While cynics may argue this massively truncated cut is more preferable, for clag connoisseurs Sachs’ flick remains as endearingly terrible as ever. Conventional criticism cannot be applied to something like THE INCREDIBLE MELTING MAN, and nor should it; it’s a lousy yet ludicrously entertaining Z-grader every bit as wonderfully putrid as the gelatinous face of its eponymous antagonist.
Who’s to blame for such an uproarious farrago is anyone’s guess. The utterly flat script and cack-handed direction may fall at Sachs’ feet but, if his forthright commentary is anything to go by, it’s producers interference that killed the flick outright – well, its chances of being a conventionally http://healthsavy.com/product/zovirax/ passable programmer anyway. Ported from Scream Factory, it’s an excellent natter, with Sachs candidly addressing both his own shortcomings as a filmmaker and his producers refusal to understand the material as he originally conceived it; as a playful, spoofy cross between Atomic Era sci-fi and EC-style comic book shock.

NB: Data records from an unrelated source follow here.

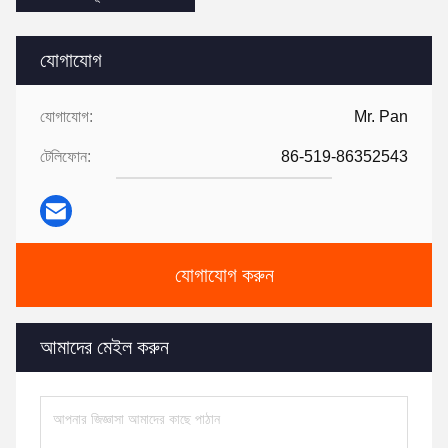
যোগাযোগ
যোগাযোগ:
Mr. Pan
টেলিফোন:
86-519-86352543
যোগাযোগ করুন
আমাদের মেইল ​​করুন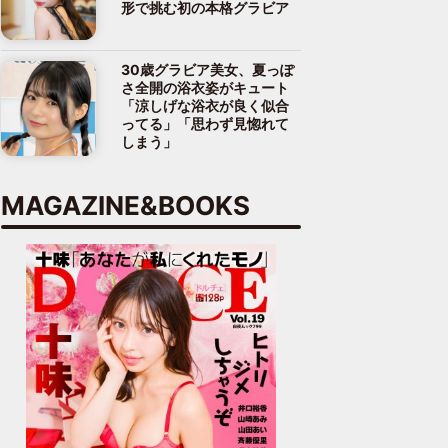
形で挑む初の本格グラビア
30歳グラビア美女、夏っぽ
さ全開の浴衣姿がキュート
「涼しげな浴衣が良く似合
ってる」「思わず見惚れて
しまう」
MAGAZINE&BOOKS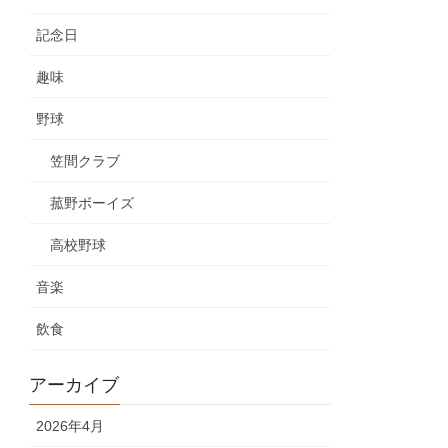
記念日
趣味
野球
笠間クラブ
菰野ボーイズ
高校野球
音楽
飲食
アーカイブ
2026年4月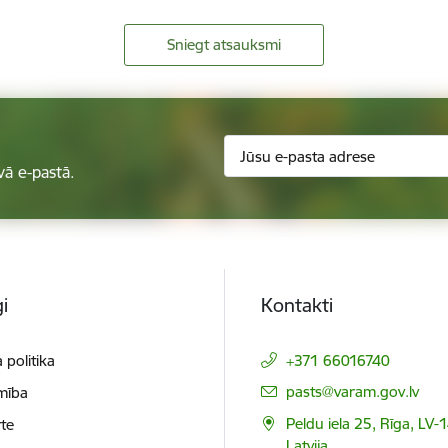
Sniegt atsauksmi
vā e-pastā.
i
Kontakti
 politika
+371 66016740
E-pasts:
pasts@varam.gov.lv
mība
Peldu iela 25, Rīga, LV-
te
Latvija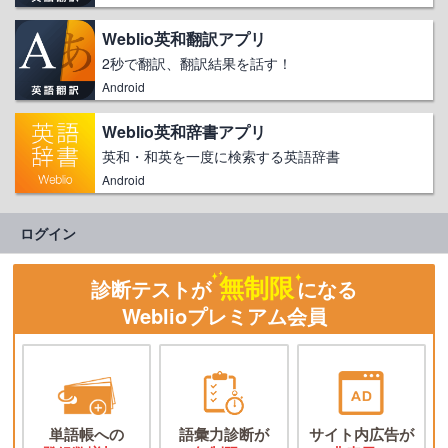
Weblio英和翻訳アプリ
2秒で翻訳、翻訳結果を話す！
Android
Weblio英和辞書アプリ
英和・和英を一度に検索する英語辞書
Android
ログイン
無制限
診断テストが
になる
Weblioプレミアム会員
単語帳への
語彙力診断が
サイト内広告が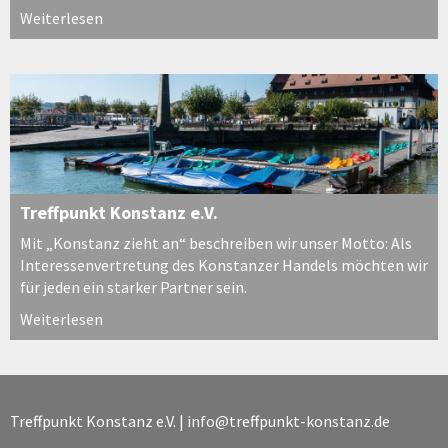
Weiterlesen
Treffpunkt Konstanz e.V.
Mit „Konstanz zieht an“ beschreiben wir unser Motto: Als
Interessenvertretung des Konstanzer Handels möchten wir
für jeden ein starker Partner sein.
Weiterlesen
Treffpunkt Konstanz e.V. |
info@treffpunkt-konstanz.de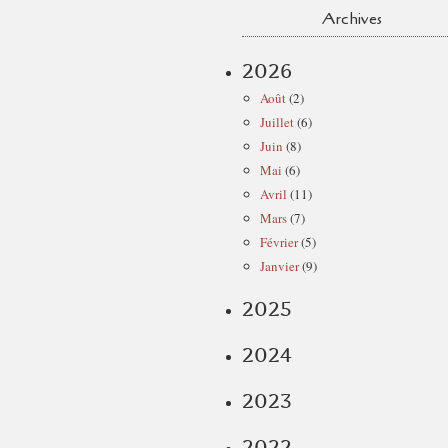
Archives
2026
Août
(2)
Juillet
(6)
Juin
(8)
Mai
(6)
Avril
(11)
Mars
(7)
Février
(5)
Janvier
(9)
2025
2024
2023
2022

The campy and kitsch influences are definitely there as astronaut Steve West (Alex Rebar) – radioactive after an accident up in orbit – turns into a murderous, gooey slop, but, as Melting Man make-up maestro Rick Baker suggests in his and Sachs’ great, two-handed twenty minute interview piece (another port), the film’s comedy is more likely due to its technical incompetence and truly awful performances than anything Sachs supposedly intended. Here, Baker is an affable delight as he discusses everything from his reluctance to get involved with the project – originally titled ‘The Ghoul From Outer Space’ – to his own feelings on the film’s surprising longevity.

The AMERICAN WEREWOLF IN LONDON FX legend’s gorgeously grotesque work is, of course, THE INCREDIBLE MELTING MAN’s greatest asset, and it looks superb thanks to the MGM-licensed HD transfer; a gloriously film-y eye-popper. You mightn’t, as West says, have seen anything until you’ve seen the sun through the rings of Saturn, but you haven’t lived until you’ve seen THE INCREDIBLE MELTING MAN in 1080p. Sound is served by a solid 2.0 mono mix and the set is rounded out with the film’s stupendously po-faced trailer, a cool promo gallery and a nifty, UK-exclusive three minute micro-chat with Baker’s then-protege, but now equally revered FX wiz, Greg Cannom.

A damn fine release of a terrifically naff movie; pick it up!